Relação com o território

Relações familiares

Casa

A casa, embora própria, é precária. O bairro Jardim Esperança sofre com a ausência de equipamentos de lazer, pouca iluminação pública, violência urbana e falta de transporte regular. Apesar disso, o bairro tem espaços comunitários de convivência como um centro de cultura perto de sua casa.

Mônica se sente insegura para sair de casa sozinha e dependente da UBS para orientações básicas de saúde. Na relação com o território, vive mais marcada pelo medo do que pelo pertencimento.

Redes de apoio

Mônica não possui rede de apoio. Afirma que vive “para os outros”, sempre cuidando do marido, dos filhos e da casa. Diz que nunca aprendeu a descansar e que sente culpa quando faz algo por si mesma. O marido sempre a cobra muito e afirma que ela precisa cumprir seu “papel de esposa”.

Ela não tem amigas próximas, não participa de atividades comunitárias e mantém relação distante com a mãe e o irmão. A igreja, embora importante para ela, não tem sido um espaço de suporte constante, pois Mônica sente vergonha de expor seus problemas. Como resume a própria usuária, em uma de suas falas durante consulta de enfermagem:

 “- Eu me sinto presa dentro da minha própria vida. Tudo depende de mim, mas eu já não tenho força.”

Infância e juventude

A história de Mônica é atravessada por múltiplos eventos traumáticos, violências e rupturas familiares. Desde a infância, viveu em um ambiente marcado pela negligência materna, instabilidade emocional e ausência de proteção. Na adolescência, quando retornou da zona rural para morar com a mãe, experimentou episódios de violência física e psicológica, especialmente, relacionados a conflitos familiares.

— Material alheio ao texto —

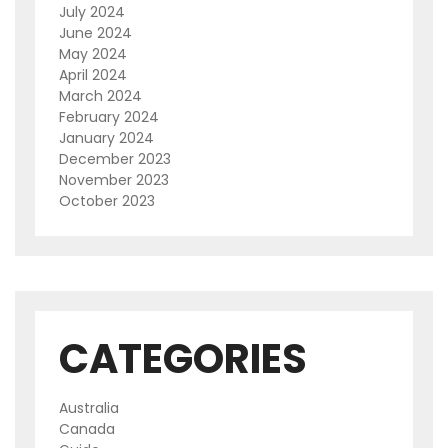
July 2024
June 2024
May 2024
April 2024
March 2024
February 2024
January 2024
December 2023
November 2023
October 2023
CATEGORIES
Australia
Canada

Relata que, na juventude, antes de conhecer o marido, sofreu uma situação de abuso sexual por um conhecido da família, fato que nunca denunciou por vergonha e medo de retaliações. A experiência deixou marcas profundas, afetando sua percepção de autoestima, de corpo e sua relação com sexualidade – o que influenciou, também,  seu desconforto com atendimentos realizados por profissionais de saúde do sexo masculino.

Filho 3

Mateus, 14 anos – estudante, tímido, relata dificuldades escolares. Passa longos períodos sozinho e isolado em seu quarto. Chora à noite quando os pais brigam ou quando Breno entra em crise.

Filho 2

Everton, 19 anos, ensino médio completo, trabalha informalmente, nega uso de drogas, mas apresenta irritabilidade constante e conflitos com a família. Mostra interesse em fazer curso na área da saúde. Diz não conseguir ajudar o pai e a mãe no cuidado com a casa, porque precisa trabalhar o dia todo.

Filho 1 

Breno, 21 anos, ensino médio completo, histórico de internação socioeducativa na adolescência, diagnóstico prévio de Esquizofrenia, porém, nunca fez tratamento contínuo. Faz uso irregular das medicações que o CAPS de sua região leva quando o visita, pontualmente. Tem episódios de agressividade, isolamento e comportamento desorganizado, como tapar buracos das paredes com panos para “impedir que alguém observe a casa”. Mônica diz ter medo de que ele não melhore e precise ser internado em hospital.

Marido

Eliel Pereira Gomes, 56 anos, ensino fundamental incompleto, limitações físicas após acidente, enquanto trabalhava como operador de máquinas em uma fábrica de cimento. Apresenta dor crônica, mobilidade reduzida, Hipertensão não controlada e histórico de uso abusivo de álcool (atualmente, abstêmio há 15 dias). Depende da ajuda de Mônica para as atividades básicas.

Do ponto de vista emocional, Mônica apresenta humor deprimido, choro fácil, irritabilidade e sentimento de culpa e insuficiência.

Durante a conversa, menciona viver há anos com culpa, mágoas e um histórico de violência que nunca conseguiu elaborar, tendo contado isso, pela primeira vez, apenas para a ACS e ter pedido que ela não contasse aos demais profissionais da equipe.